Formula 1 and an 'ancient' camera

I think it's fair to say that CG (I still don't like using this term) is a medium that is obsessed with technical fidelity. The software development is seemingly inexorably bent towards capacity, flexibility, and outright power.

One of things a budding lighter will struggle with in 3D is the 'unhinged' nature of rendering. There are no rules, and those that artificially imposed can be easily broken, either intentionally, or accidentally. That is to say, it takes a conscious effort and meticulous application of skill to 'anchor' a 3D environment to at least a basic set of principles or axioms.

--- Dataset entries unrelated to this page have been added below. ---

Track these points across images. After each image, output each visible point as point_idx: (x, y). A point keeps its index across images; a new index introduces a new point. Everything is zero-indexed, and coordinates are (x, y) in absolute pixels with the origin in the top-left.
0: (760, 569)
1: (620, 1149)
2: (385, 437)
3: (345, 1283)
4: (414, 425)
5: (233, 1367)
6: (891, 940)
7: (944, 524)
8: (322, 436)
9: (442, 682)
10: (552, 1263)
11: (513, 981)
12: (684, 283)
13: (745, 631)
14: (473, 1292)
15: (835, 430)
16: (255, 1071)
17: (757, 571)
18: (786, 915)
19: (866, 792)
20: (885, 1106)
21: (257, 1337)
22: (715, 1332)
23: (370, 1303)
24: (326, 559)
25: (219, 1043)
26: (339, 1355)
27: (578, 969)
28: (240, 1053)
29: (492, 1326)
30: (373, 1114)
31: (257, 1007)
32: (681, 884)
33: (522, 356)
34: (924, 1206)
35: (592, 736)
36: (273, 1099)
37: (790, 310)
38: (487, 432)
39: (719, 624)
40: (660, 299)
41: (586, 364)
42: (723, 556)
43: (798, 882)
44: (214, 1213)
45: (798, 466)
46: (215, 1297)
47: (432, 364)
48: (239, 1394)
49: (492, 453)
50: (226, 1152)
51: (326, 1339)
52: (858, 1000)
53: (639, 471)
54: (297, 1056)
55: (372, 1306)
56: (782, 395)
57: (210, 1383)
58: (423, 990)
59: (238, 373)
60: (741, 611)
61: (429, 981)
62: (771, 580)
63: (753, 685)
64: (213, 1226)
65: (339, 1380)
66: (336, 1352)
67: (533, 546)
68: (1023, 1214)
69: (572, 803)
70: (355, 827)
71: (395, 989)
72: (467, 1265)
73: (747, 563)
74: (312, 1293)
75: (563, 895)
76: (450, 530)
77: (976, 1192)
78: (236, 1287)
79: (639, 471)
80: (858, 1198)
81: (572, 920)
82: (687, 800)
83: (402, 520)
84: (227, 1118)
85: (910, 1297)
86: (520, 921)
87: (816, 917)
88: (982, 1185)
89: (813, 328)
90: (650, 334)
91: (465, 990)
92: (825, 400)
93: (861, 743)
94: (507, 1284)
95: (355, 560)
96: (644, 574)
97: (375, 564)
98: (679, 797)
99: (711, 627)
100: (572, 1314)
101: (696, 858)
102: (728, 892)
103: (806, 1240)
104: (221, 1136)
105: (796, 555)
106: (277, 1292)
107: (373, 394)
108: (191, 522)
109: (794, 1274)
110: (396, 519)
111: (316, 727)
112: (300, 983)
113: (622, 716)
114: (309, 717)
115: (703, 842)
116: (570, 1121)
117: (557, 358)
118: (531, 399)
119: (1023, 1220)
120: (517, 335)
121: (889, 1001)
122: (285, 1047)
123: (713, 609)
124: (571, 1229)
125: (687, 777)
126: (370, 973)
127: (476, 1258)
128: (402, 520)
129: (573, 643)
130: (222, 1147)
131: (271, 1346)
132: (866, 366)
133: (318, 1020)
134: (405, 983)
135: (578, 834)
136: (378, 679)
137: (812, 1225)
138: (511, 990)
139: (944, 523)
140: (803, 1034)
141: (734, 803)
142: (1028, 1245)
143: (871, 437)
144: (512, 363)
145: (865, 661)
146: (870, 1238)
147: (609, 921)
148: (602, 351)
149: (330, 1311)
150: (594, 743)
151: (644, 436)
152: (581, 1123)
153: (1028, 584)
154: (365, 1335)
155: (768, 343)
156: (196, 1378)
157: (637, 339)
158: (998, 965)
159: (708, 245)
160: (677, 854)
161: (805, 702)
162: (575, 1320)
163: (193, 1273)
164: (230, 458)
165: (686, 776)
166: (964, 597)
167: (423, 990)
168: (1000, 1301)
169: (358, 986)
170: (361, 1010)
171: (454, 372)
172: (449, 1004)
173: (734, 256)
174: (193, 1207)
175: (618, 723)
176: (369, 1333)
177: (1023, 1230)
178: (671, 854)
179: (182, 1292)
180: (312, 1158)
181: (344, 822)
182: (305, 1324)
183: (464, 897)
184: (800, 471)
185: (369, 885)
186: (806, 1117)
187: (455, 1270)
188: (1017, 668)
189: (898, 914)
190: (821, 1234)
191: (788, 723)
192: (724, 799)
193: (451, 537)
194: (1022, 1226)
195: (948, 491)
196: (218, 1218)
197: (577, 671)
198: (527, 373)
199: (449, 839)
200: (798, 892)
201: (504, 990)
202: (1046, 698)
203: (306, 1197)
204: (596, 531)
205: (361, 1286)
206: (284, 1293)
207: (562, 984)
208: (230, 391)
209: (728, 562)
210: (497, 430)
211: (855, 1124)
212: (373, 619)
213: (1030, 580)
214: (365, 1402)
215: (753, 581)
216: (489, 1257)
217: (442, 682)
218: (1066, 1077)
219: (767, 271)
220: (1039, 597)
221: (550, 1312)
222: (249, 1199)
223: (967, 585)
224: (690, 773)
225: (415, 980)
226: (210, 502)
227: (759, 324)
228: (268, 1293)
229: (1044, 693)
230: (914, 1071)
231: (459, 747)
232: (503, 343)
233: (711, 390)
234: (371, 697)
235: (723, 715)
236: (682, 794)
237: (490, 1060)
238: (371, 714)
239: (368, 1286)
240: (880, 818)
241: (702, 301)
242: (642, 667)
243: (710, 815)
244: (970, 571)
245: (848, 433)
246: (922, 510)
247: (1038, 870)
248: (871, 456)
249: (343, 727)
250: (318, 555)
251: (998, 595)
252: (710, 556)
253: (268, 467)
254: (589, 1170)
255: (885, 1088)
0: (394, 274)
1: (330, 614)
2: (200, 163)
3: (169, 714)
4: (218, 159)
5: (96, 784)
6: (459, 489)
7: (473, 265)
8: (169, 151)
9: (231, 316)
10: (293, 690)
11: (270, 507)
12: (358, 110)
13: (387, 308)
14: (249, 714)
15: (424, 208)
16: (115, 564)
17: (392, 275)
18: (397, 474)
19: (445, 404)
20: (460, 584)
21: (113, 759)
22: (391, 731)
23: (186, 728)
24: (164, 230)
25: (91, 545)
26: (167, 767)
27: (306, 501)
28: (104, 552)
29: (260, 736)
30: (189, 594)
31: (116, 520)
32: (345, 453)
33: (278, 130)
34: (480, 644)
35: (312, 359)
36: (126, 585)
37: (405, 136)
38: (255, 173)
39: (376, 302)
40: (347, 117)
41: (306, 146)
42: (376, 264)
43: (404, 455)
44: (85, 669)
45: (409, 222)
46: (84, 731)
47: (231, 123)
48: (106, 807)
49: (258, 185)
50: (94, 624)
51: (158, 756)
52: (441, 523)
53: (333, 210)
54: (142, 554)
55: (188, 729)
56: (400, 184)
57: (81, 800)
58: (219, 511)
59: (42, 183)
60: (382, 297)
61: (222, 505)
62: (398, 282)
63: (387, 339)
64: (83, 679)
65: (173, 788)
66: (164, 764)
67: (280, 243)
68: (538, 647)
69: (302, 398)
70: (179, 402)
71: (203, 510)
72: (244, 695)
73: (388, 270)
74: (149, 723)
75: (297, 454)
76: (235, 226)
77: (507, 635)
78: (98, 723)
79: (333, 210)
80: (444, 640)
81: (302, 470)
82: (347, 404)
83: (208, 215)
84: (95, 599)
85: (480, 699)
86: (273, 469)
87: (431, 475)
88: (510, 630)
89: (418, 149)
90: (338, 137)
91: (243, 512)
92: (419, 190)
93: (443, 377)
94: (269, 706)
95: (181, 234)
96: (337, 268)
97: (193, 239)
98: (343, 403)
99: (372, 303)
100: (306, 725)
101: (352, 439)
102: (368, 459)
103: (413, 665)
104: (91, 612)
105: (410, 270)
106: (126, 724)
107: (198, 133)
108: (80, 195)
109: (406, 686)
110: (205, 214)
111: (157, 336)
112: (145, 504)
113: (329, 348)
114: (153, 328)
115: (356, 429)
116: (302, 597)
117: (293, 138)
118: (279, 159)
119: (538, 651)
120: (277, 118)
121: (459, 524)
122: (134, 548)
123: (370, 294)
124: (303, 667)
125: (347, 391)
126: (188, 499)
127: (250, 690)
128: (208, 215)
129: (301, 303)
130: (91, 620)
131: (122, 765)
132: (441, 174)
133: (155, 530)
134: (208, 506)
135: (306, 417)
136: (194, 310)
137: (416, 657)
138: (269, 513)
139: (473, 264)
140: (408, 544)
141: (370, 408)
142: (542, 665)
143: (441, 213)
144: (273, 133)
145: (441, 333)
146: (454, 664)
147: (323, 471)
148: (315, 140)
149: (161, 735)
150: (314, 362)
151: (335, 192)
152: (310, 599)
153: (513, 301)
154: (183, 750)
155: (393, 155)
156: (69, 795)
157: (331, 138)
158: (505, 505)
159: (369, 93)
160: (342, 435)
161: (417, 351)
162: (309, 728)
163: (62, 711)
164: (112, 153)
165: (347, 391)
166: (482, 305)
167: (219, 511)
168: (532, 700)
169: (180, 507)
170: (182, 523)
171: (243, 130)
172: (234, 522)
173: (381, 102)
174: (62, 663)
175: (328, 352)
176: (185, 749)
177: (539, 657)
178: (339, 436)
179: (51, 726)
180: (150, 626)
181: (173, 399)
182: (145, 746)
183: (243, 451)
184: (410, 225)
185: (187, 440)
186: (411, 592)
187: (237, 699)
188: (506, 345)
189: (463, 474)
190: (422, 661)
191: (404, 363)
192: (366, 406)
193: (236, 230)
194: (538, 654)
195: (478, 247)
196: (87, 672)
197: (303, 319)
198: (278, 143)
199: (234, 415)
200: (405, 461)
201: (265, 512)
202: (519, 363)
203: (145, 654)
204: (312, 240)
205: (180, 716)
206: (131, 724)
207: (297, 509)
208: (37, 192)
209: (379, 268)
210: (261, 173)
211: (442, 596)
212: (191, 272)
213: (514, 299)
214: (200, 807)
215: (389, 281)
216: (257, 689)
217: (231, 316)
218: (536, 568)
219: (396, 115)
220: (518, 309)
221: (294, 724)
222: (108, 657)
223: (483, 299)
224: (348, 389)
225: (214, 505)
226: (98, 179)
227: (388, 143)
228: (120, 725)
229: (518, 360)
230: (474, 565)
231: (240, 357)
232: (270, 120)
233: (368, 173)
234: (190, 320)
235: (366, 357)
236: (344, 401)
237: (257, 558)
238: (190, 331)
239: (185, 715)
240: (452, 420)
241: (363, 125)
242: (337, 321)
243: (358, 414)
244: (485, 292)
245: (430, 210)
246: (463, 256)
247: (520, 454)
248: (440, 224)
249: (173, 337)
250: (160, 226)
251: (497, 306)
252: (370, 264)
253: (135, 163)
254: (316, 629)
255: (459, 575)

A typical bastion of reality is the world of photography, and the edifice of raytracing is more or less predicated in the world of photography, and the physics of light transport algorithms. It's one way of doing things, especially if the objective is photorealism.

But what if it isn't?

I found this article on Airows to be a fascinating example of how even 'photorealism' has a certain breadth of interpretation. There is an intrinsic flexibility in how the world can be seen and therefore captured, even when we are all using very similar hardware (let's say, eye balls). Even moreso, however, that fidelity is not intrinsically synonymous with 'quality', or at least not exclusively. The imperfections of the tool used in this imagery gives birth to a kind of soul, or essence. The flaws that it concedes impart a kind of warmth or honesty to the imagery.

It feels more real than the real thing. At least to my mind. How strange these things are indeed, and how humbling it is to know there is still so much to learn and to experiment with.